# Outliers

Sometimes our data is not nice enough to simply have a `NaN` or zero value to make it easy to tell what we should remove. Sometimes our data has outliers in it. So lets look at some strategies to identifying these points.

# Basics

The most basic and most-common way of manually doing outlier pruning on data distributions is to:

1. Model your data as some analytic distribution
2. Find all points below a certain probability
3. Remove them
4. Refit the distributions, and potentially run again from Step 1.

So, how do we pick what our threshold should be? Visual inspection is actually hard to beat. You can make an argument for relating the number to the number of samples you have or how much of the data you are willing to cut, but be warned that too much rejection is going to eat away at your actual data sample and bias your results.

# Outliers in curve fitting

If you don't have a distribution but instead have data with uncertainties, you can do similar things. To take a real world example, in an [old paper of mine](https://arxiv.org/abs/1603.09438), we have some value of xs, ys and error (wavelength, flux and flux error) and want to subtract the smooth background. We wanted to do this with a simple polynomial fit, but unfortunately the data had several emission lines and cosmic ray impacts in it (visible as spikes) which biased our poly fitting and so we had to remove them.

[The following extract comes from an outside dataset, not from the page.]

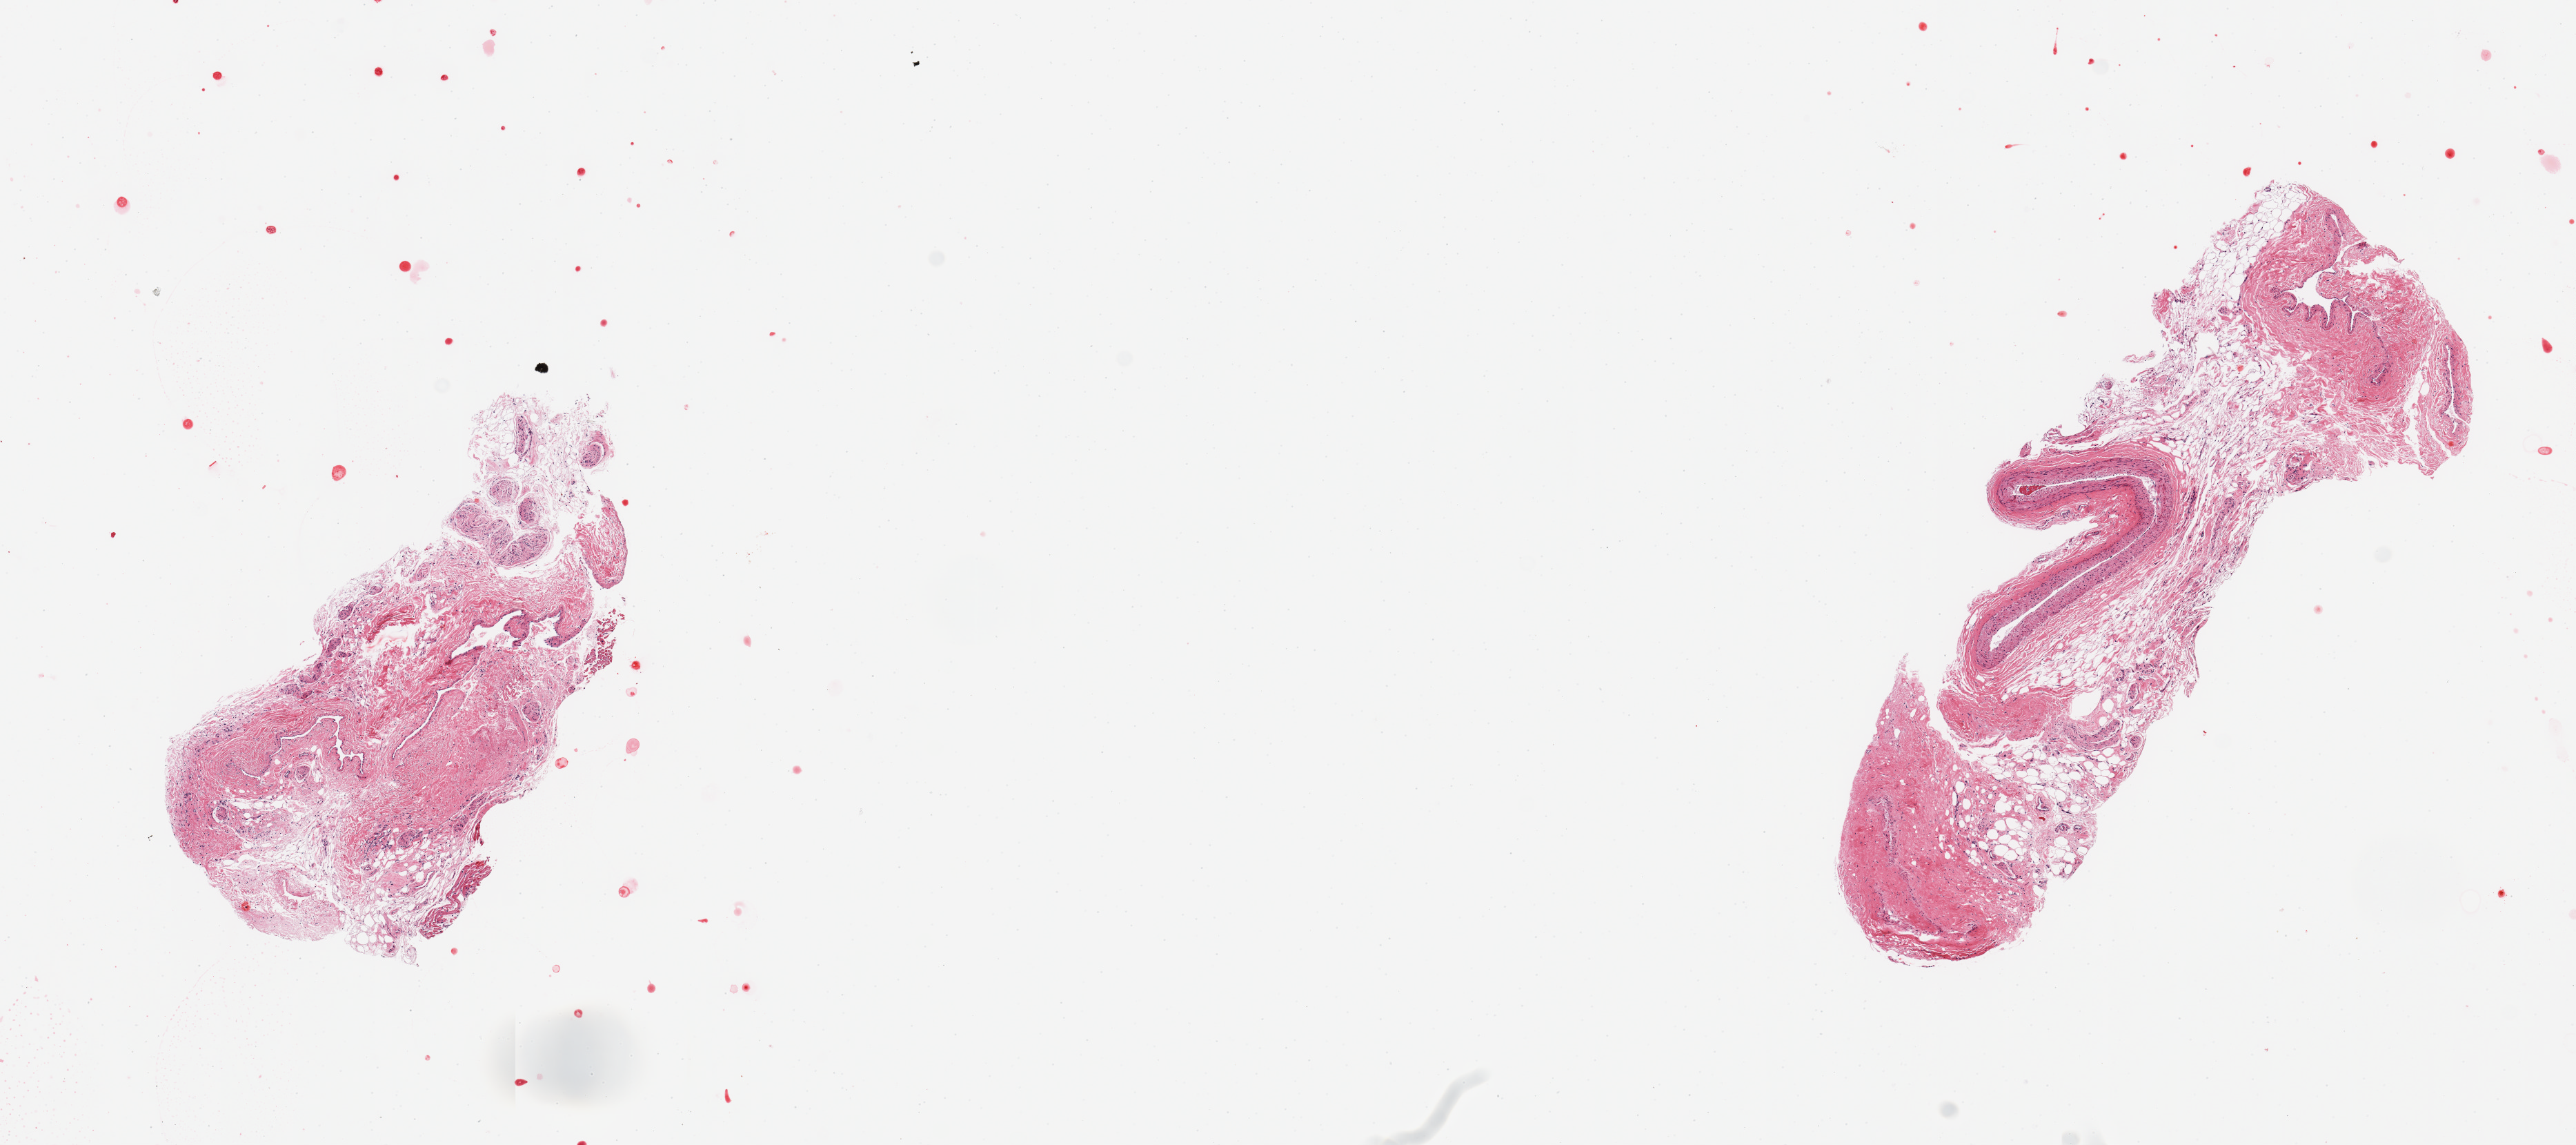
H&E whole-slide image, brightfield, a low-resolution overview of the entire scanned area, about 14.8 x 6.6 mm (from a 20x scan), PAXgene-fixed, paraffin-embedded tissue, section of coronary artery (target tissue), donor tissue sample. Donor: female.
Reviewer comment on this tissue sample: 2 pieces; artery represents ~10-15% of 1 piece, rest is extraneous tissues (fibrous/fat/vein/nerve).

What we did is fit a polynomial to it, remove all points more than three standard deviations from polynomial from consideration and loop until all points are within three standard deviations. In the example below, for simplicity the data is normalised so that all errors are one.

# Automating it

Blessed `sklearn` to the rescue. Check out [the main page](https://scikit-learn.org/stable/modules/outlier_detection.html) which lists a ton of ways you can do outlier detection. I think LOF (Local Outlier Finder) is great - it uses the distance from one point to its closest twenty neighbours to figure out point density and removes those in low density regions.